The “reproducibility crisis” in science is erupting again. A research project attempted to replicate 21 social science experiments published between 2010 and 2015 in the prestigious journals Science and Nature. Only 13 replication attempts succeeded. The other eight were duds, with no observed effects consistent with the original findings.
The failures do not necessarily mean the original results were erroneous, as the authors of this latest replication effort note. There could have been unexpected problems of some type in the second try. But the authors also noted that even in the replications that succeeded, the observed effect was on average only about 75% as large as the first time around.

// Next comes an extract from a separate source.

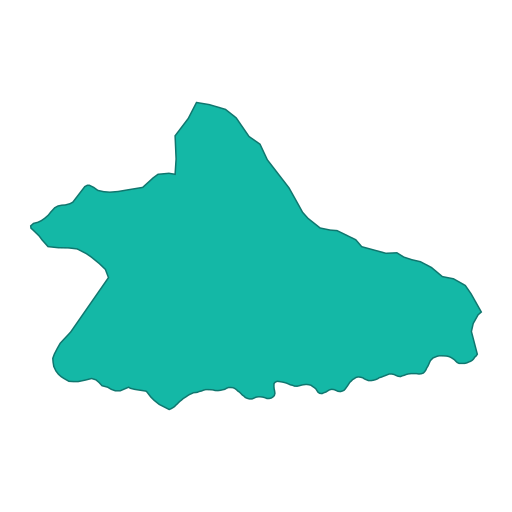 outline of Bambio, Sangha-Mbaéré, Central African Republic
{"feature_id": "33826404B86044426841106", "entity_name": "Bambio", "entity_type": "district", "adm_level": 2, "iso_a3": "CAF", "parent_name": "Central African Republic", "parent_adm1": "Sangha-Mbaéré", "projection": "albers", "projection_center": [16.839, 3.876], "detail": "fine", "context": "isolated", "style": "filled", "palette": "teal", "viewbox_px": 512, "rotation_deg": 0, "n_neighbors": 0, "source": "geoboundaries", "source_scale": "gbopen_adm2", "svg_char_len": 3442}
<svg xmlns="http://www.w3.org/2000/svg" viewBox="0 0 512 512"><path d="M481.3,312.0L471.1,293.9L465.3,285.5L453.5,278.8L442.3,276.6L431.6,267.6L420.4,261.7L411.7,259.7L403.8,257.1L396.9,252.8L385.9,253.3L361.7,246.7L355.8,239.8L337.0,230.6L330.3,230.1L320.1,228.0L316.6,225.2L307.9,218.3L302.5,212.2L299.0,205.8L289.0,187.9L267.3,159.8L260.0,144.2L249.0,136.5L236.2,117.9L225.5,109.4L222.8,108.6L209.2,104.6L196.5,102.5L188.3,118.4L175.1,135.8L176.1,159.0L175.1,174.3L168.9,173.3L158.0,174.3L153.1,177.9L142.7,187.4L127.6,189.9L118.2,191.5L109.8,192.2L103.7,191.7L97.8,190.4L93.7,187.4L89.4,185.3L87.3,185.3L84.8,186.6L72.8,202.2L70.0,203.7L65.2,205.0L61.8,205.2L58.0,206.0L54.7,207.8L50.9,211.9L48.3,215.2L44.7,218.3L41.4,220.6L37.9,222.3L33.5,223.4L30.7,225.9L31.0,228.2L33.0,230.0L39.1,235.9L41.9,239.7L48.0,246.6L58.2,247.7L68.7,247.9L77.1,248.9L86.3,253.6L91.1,256.9L99.0,263.3L105.4,269.4L108.5,277.6L70.7,332.0L66.9,336.1L63.8,339.4L60.2,343.3L57.2,348.6L54.4,354.0L52.8,358.3L53.1,362.2L53.8,366.5L55.9,370.9L58.4,374.2L61.2,376.7L64.0,378.5L68.9,381.3L73.7,381.6L78.1,381.6L81.9,380.8L85.2,380.1L91.6,378.5L95.9,379.8L99.0,382.4L102.0,385.7L107.7,387.2L111.2,389.3L115.3,390.8L120.2,390.8L128.6,387.2L130.4,388.3L134.4,389.3L137.5,389.8L145.9,391.1L146.9,391.9L150.8,397.0L154.1,400.3L159.2,404.4L169.2,409.5L171.1,408.7L172.8,407.7L174.5,406.6L175.8,405.2L177.3,403.9L178.6,402.5L180.0,401.2L181.6,400.0L183.0,398.7L184.7,397.6L186.3,396.6L188.0,395.4L189.7,394.4L191.6,393.6L193.5,392.7L196.0,392.5L197.3,392.3L199.2,391.5L201.5,391.0L203.4,390.2L205.6,389.6L207.7,389.6L210.6,389.7L213.0,389.9L215.1,390.5L217.9,390.6L220.4,390.3L222.5,389.8L224.8,389.3L226.5,388.3L228.4,387.5L230.6,387.5L233.1,387.7L235.0,388.6L236.5,389.7L237.9,391.1L239.6,392.2L240.9,393.5L242.3,395.0L243.9,396.1L245.3,397.5L247.2,398.3L249.3,398.9L252.1,398.9L254.0,398.1L255.9,397.2L258.2,396.8L260.3,396.8L262.8,397.1L265.0,397.7L266.9,398.5L269.2,398.5L271.3,398.0L273.0,396.9L274.3,395.6L274.9,393.4L274.6,391.0L274.1,388.7L273.9,386.2L274.0,383.5L275.3,382.1L277.2,381.3L279.7,381.6L282.2,382.0L284.4,382.5L286.5,383.1L288.4,383.9L290.3,384.8L292.6,385.3L294.5,386.1L297.2,386.2L299.4,385.7L301.5,385.1L303.4,384.7L303.8,384.7L306.2,384.4L308.7,384.7L310.9,385.2L312.5,386.4L314.2,387.5L315.8,388.8L316.9,390.5L318.0,392.2L319.6,393.3L322.0,393.6L323.9,392.7L326.0,392.0L327.5,391.0L329.5,389.8L331.7,389.3L334.1,389.6L336.0,390.4L338.0,391.3L340.4,391.6L342.1,391.1L344.0,390.3L345.3,388.9L346.5,387.2L347.6,385.7L348.7,384.0L349.8,382.3L351.3,381.0L352.6,379.6L354.3,378.6L355.9,377.5L358.1,376.9L360.6,377.2L362.8,377.8L364.4,378.9L366.3,379.7L368.5,380.6L371.2,380.6L373.5,380.2L375.6,379.6L377.6,378.8L379.2,377.7L381.4,377.1L383.3,376.3L385.2,375.6L387.2,374.8L389.2,374.0L391.8,374.0L394.1,374.5L396.0,375.4L397.9,376.2L400.4,376.6L402.3,375.8L404.5,375.2L406.4,374.4L408.5,373.9L411.0,373.6L413.8,373.6L416.5,373.6L419.0,374.0L421.4,373.7L423.4,373.0L424.8,371.5L425.9,369.9L426.7,368.0L427.8,366.3L428.7,364.4L429.5,362.5L430.4,360.6L431.7,359.3L433.1,357.9L435.1,357.1L437.0,356.3L439.1,355.8L441.9,355.8L444.6,355.9L447.1,356.1L449.3,356.7L451.2,357.6L452.9,358.7L454.5,359.8L455.8,361.2L457.2,362.5L459.1,363.4L461.9,363.4L464.6,363.4L466.8,362.9L468.7,362.0L470.6,361.3L472.3,360.2L473.6,358.9L474.7,357.2L476.2,355.9L477.3,354.2L471.4,331.5L473.2,323.5L478.1,314.8L481.3,312.0Z" fill="#14b8a6" stroke="#0f766e" stroke-width="1.5"/></svg>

The researchers conclude that there is a systematic bias in published findings, “partly due to false positives and partly due to the overestimated effect sizes of true positives.”
The two-year replication project, published in the journal Nature Human Behaviour, is likely to roil research institutions and scientific journals that in recent years have grappled with reproducibility issues. The ability to replicate a finding is fundamental to experimental science. This latest project provides a reminder that the publication of a finding in a peer-reviewed journal does not make it true.
Scientists are under attack from ideologues, special interests and conspiracy theorists who reject the evidence-based consensus in such areas as evolution, climate change, the safety of vaccines, and cancer treatment. The replication crisis is different; it is largely an in-house problem with experimental design and statistical analysis.
Refreshingly, other scientists have a pretty good detector for which studies are likely to stand the test of time. In this latest effort, the researchers asked more than 200 peers to predict which studies would replicate and to what extent the effect sizes would be duplicated. The prediction market got it remarkably right. The study’s authors suggest that scientific journals could tap into the “wisdom of crowds” when deciding how to treat submitted papers with novel results.